A senior United Nations official investigating Myanmar’s ongoing crackdown against the Rohingya says she is increasingly convinced it may amount to genocide.
More than 680,000 Rohingya Muslim refugees have fled Buddhist-majority Myanmar to neighboring Bangladesh since August 2017, bringing with them stories of mass murder and destruction at the hands of the country’s military.
“I am becoming more convinced that the crimes committed following 9 October 2016 and 25 August 2017 bear the hallmarks of genocide and call in the strongest terms for accountability,” said Yanghee Lee, the Special Rapporteur on human rights in Myanmar.
Lee, who was speaking to the UN’s Human Rights Council in Geneva on Monday, also called for a body to be set up at Cox’s Bazar in Bangladesh, where most Rohingya have sought refuge, to compile evidence of human rights abuses in Myanmar.
She said its “aim would be to facilitate impartial, fair and independent international criminal proceedings in national or international courts or tribunals.”
CNN contacted Myanmar’s government for comment but didn’t receive an immediate response.
Scathing report
Lee was speaking as her scathing report on the state of human rights in Myanmar was released, in which she calls for calls “for a thorough, impartial and credible investigation to be conducted without delay and perpetrators to be held responsible for the alleged crimes that were committed in Rakhine State”.
Myanmar denies all charges, saying its military has only targeted suspected terrorists that killed 12 security officials in late August. However, in January the military admitted involvement in the killing of 10 Rohingya buried in a mass grave.
The UN and the US say they believe the violence constitutes ethnic cleansing. In December last year Zeid Ra’ad Al Hussein, the UN’s High Commissioner for Human Rights, also suggested that genocide may have been committed against the Rohingya.
The UN has a detailed definition of genocide, which it describes as acts committed with an “intent to destroy, in whole or in part, a national, ethnic, racial or religious group”.
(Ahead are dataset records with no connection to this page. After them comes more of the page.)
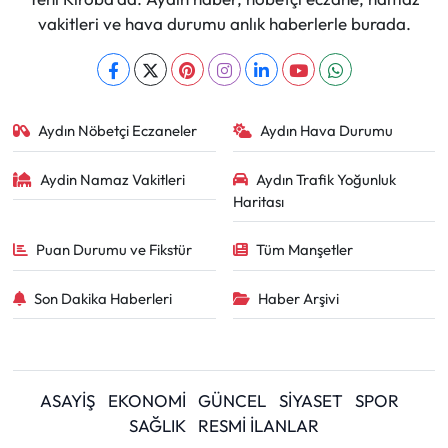
vakitleri ve hava durumu anlık haberlerle burada.
Aydın Nöbetçi Eczaneler
Aydın Hava Durumu
Aydin Namaz Vakitleri
Aydın Trafik Yoğunluk
Haritası
Puan Durumu ve Fikstür
Tüm Manşetler
Son Dakika Haberleri
Haber Arşivi
ASAYİŞ
EKONOMİ
GÜNCEL
SİYASET
SPOR
SAĞLIK
RESMİ İLANLAR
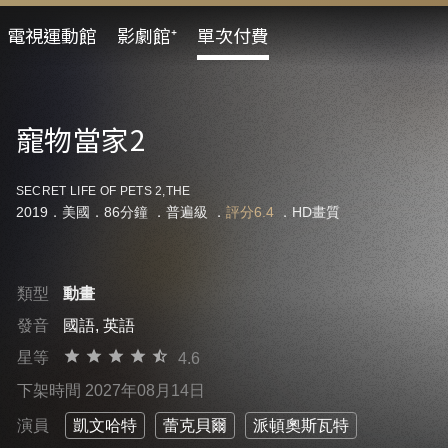
電視運動館
影劇館⁺
單次付費
寵物當家2
SECRET LIFE OF PETS 2,THE
2019．美國．86分鐘 ．
普遍級
．
評分6.4
．HD畫質
類型
動畫
發音
國語, 英語
星等
4.6
下架時間 2027年08月14日
演員
凱文哈特
蕾克貝爾
派頓奧斯瓦特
Under an agreement signed by Yangon and Dhaka in November, Rohingya refugees will be sent back to Myanmar, where they say their lives are under threat. The date of their return has yet to be agreed and rights groups have said the move is dangerously premature.
Lee, who was banned from Myanmar last year after Yangon claimed a previous report by her was biased and unfair, said she had seen evidence that Myanmar’s military was continuing to target Rohingya, razing their villages.
“There is an increasing amount of credible evidence, including satellite images, which indicates that whole villages that were once home to Rohingya have been bulldozed to the ground,” she said.
“This casts further doubt on the sincerity of Myanmar regarding repatriating the Rohingya from Bangladesh,” she added.
‘Land grab’
Amnesty International on Monday published a report containing satellite images that it said showed Rakhine State, home to the majority of Rohingya, being militarized at an alarming pace.
The report said Myanmar authorities are building security force bases and bulldozing land where Rohingya villages were destroyed.
“What we are seeing in Rakhine State is a land grab by the military on a dramatic scale. New bases are being erected to house the very same security forces that have committed crimes against humanity against Rohingya,” said Tirana Hassan, Amnesty International’s Crisis Response Director.
“This makes the voluntary, safe and dignified return of Rohingya refugees an even more distant prospect. Not only are their homes gone, but the new construction is entrenching the already dehumanizing discrimination they have faced in Myanmar.”